Segala hal astral yang dilihat, bukankah tuhan maha Ghaib, justru syukuri kamu menyaksikan kuasa tuhan. 
Kuat-in Mujahadahnya, sering sering Musyahadah. 

Ini salah satu hikmah pula atas sakitku, 
Ku didekatkan dengan alim ulama, 
Pas dikasih wejangan, mujahadah dan musyahadah, lahh aku blank, mana paham apa itu muhajadah, teruss apa itu musyahadah,  gimana menerapkannya kalau tidak paham. 

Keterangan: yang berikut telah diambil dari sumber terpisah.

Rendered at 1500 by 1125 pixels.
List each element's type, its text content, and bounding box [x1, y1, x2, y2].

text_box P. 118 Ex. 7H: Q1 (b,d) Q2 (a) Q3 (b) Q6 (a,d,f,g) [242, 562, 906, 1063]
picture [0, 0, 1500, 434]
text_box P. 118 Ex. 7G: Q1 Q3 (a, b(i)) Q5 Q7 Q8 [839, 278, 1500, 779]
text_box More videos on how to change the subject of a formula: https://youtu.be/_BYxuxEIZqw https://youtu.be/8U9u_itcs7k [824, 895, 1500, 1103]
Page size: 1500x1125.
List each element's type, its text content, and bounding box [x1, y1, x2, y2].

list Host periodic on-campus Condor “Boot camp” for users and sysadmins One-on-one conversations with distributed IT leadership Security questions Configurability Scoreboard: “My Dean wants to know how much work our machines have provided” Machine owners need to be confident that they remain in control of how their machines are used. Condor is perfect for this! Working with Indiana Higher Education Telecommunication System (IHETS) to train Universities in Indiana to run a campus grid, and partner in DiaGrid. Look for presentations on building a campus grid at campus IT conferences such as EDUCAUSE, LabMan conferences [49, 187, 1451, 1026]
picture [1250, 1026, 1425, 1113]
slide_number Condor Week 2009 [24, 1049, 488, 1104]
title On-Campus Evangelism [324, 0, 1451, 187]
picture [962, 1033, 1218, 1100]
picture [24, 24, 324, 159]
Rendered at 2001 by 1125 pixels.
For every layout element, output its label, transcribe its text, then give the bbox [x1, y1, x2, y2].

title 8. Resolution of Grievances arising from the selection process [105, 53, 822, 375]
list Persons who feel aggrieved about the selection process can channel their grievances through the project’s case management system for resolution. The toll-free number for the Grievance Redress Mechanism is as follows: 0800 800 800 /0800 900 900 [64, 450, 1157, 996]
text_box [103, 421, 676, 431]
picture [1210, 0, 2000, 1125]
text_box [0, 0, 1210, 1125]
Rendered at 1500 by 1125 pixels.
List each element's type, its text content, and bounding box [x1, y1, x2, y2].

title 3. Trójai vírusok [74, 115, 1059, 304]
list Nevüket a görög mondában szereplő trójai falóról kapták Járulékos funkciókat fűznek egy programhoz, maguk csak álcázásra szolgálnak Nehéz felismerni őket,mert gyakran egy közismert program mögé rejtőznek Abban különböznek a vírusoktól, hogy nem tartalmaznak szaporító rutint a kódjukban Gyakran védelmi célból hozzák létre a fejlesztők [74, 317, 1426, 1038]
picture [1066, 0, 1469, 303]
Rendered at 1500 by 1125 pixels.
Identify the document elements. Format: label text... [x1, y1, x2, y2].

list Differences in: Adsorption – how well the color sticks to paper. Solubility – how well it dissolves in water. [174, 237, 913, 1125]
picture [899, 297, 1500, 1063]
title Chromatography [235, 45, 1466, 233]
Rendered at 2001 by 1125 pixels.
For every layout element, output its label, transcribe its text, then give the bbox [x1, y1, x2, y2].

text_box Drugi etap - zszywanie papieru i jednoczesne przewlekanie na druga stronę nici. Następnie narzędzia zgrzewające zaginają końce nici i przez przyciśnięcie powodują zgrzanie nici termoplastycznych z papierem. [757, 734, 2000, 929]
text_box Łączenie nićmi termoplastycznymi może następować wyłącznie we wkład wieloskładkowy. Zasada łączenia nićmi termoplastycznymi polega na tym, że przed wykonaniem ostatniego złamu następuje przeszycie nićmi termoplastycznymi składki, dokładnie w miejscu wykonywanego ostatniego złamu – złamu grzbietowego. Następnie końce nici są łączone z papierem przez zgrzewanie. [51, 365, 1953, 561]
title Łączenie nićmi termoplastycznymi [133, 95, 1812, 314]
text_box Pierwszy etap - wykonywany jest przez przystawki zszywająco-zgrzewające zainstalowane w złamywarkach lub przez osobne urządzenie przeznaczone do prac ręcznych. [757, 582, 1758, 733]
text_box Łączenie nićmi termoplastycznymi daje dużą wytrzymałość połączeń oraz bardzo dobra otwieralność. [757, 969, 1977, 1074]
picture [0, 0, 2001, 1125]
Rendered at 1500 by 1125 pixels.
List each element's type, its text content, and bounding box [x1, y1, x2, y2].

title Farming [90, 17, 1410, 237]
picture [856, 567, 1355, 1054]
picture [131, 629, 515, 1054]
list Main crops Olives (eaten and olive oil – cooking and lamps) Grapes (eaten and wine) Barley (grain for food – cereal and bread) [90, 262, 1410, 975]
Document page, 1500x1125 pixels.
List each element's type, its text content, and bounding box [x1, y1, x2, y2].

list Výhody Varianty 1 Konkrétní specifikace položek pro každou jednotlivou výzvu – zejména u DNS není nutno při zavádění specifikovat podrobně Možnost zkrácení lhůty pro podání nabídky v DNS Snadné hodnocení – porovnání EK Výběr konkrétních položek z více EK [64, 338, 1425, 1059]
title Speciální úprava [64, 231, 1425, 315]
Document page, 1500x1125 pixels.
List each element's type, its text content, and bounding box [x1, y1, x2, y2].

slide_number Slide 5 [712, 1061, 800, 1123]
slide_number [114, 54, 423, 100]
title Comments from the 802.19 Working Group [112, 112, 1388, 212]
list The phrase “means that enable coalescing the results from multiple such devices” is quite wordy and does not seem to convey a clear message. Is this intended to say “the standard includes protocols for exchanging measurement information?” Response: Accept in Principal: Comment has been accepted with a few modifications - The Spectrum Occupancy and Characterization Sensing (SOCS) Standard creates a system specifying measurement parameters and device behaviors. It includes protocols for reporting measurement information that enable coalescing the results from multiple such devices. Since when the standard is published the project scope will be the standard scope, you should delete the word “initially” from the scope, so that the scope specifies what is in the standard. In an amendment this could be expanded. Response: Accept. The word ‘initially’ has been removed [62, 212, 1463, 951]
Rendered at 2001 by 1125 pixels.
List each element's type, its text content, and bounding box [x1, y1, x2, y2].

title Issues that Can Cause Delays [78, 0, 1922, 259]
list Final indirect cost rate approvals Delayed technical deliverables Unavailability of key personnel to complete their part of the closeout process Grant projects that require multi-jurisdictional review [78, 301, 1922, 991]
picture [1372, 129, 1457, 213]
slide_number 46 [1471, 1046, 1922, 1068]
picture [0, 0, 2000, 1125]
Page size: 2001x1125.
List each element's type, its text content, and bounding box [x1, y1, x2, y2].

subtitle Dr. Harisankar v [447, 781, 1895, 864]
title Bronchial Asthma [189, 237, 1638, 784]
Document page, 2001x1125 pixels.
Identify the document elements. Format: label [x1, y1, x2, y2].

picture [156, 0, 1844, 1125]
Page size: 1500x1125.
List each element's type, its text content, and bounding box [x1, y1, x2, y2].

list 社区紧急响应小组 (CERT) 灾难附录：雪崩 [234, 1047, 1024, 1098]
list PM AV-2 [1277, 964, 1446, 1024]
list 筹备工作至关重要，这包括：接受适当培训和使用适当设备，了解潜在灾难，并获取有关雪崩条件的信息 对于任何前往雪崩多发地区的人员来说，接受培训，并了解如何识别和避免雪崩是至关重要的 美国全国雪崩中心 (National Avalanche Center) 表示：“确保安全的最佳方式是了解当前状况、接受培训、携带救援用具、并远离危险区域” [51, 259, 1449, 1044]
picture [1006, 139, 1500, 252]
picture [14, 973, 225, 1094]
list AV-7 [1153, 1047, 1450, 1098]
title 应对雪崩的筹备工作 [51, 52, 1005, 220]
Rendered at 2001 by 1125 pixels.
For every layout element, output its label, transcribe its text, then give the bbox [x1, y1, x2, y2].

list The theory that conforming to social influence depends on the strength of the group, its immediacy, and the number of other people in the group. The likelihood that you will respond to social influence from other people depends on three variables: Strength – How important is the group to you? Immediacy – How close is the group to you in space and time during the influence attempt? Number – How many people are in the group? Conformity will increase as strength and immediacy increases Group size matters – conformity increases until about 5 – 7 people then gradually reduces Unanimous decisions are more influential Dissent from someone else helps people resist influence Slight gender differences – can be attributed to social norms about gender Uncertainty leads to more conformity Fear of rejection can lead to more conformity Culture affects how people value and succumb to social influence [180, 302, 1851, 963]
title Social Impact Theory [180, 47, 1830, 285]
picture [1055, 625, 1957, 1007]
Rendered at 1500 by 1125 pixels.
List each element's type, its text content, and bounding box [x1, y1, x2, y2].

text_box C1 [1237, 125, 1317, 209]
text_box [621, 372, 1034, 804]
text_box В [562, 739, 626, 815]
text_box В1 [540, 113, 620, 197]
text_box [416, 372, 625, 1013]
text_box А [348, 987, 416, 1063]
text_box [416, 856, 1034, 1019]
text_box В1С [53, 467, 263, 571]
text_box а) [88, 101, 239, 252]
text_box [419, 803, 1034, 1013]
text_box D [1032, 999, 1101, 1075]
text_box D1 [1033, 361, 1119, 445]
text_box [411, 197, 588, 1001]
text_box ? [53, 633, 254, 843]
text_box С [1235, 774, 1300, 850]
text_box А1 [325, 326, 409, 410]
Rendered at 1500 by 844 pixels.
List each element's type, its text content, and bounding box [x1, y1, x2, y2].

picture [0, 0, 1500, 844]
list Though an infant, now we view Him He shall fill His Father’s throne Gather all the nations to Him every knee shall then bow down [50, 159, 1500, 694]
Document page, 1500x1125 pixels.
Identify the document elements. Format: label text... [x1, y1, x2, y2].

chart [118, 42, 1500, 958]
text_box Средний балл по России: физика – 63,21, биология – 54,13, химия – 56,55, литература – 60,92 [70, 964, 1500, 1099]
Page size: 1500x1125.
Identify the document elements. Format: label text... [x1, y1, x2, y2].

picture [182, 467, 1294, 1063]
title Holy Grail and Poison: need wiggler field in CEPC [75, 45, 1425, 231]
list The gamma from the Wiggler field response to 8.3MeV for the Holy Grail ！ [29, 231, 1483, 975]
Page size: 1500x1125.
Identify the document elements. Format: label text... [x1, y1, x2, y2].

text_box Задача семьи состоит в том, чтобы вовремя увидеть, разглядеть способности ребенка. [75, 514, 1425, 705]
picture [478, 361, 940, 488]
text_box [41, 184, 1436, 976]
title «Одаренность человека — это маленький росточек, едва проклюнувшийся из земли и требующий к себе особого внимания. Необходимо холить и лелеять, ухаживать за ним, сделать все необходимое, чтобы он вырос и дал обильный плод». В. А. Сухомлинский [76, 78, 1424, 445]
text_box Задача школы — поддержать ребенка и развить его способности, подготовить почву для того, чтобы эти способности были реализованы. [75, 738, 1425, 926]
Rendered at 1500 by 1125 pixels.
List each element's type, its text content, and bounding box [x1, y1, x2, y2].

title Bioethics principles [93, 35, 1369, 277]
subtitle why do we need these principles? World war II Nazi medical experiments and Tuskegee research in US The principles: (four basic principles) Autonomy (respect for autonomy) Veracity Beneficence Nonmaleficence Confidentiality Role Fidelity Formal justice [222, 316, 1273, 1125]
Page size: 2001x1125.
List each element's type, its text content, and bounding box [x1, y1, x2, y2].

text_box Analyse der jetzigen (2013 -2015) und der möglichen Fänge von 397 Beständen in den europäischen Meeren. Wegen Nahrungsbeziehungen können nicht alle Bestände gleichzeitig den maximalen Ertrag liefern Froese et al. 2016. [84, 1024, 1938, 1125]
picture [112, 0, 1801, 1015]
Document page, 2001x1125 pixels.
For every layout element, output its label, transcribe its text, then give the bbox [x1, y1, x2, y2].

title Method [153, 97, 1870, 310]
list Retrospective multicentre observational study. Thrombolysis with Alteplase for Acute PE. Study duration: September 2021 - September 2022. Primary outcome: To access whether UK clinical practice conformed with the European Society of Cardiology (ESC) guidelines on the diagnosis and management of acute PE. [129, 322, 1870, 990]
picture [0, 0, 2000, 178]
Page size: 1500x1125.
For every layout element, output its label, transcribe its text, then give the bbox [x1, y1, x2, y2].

Syukur sih syukur, efek mental nya itu lho gak ketulungan setelah ngalamin hal beginian. 
Sudah beberapa purnama, pemulihan belum selesai juga, belum mampu mengontrol emosi,  belum bisa fokus. 
Ternyata down mental itu juga perlu penanganan serius. 

Flashback, 2020 memang sempat berdoa, kuatin bahu ku ngadepin circle keluarga, kerja dan pertemanan yang waduduuh , ternyata cara nguatin bahu diijabah dengan ujian, bukannya  hilang tetapi justru tambah kompleks.  Baru sekarang pahammm,, bahunya yg dibentuk, hatinya minta lebih dilapangkan, diminta lebih luwes lagi nerima takdir. 


Semoga di Tahun berikutnya ikhlas sudah aku kantongin, dan nggak nanya 'kenapa aku? Kenapa aku?' lagi
2023 mampu merubah Sabar menjadi Syukur.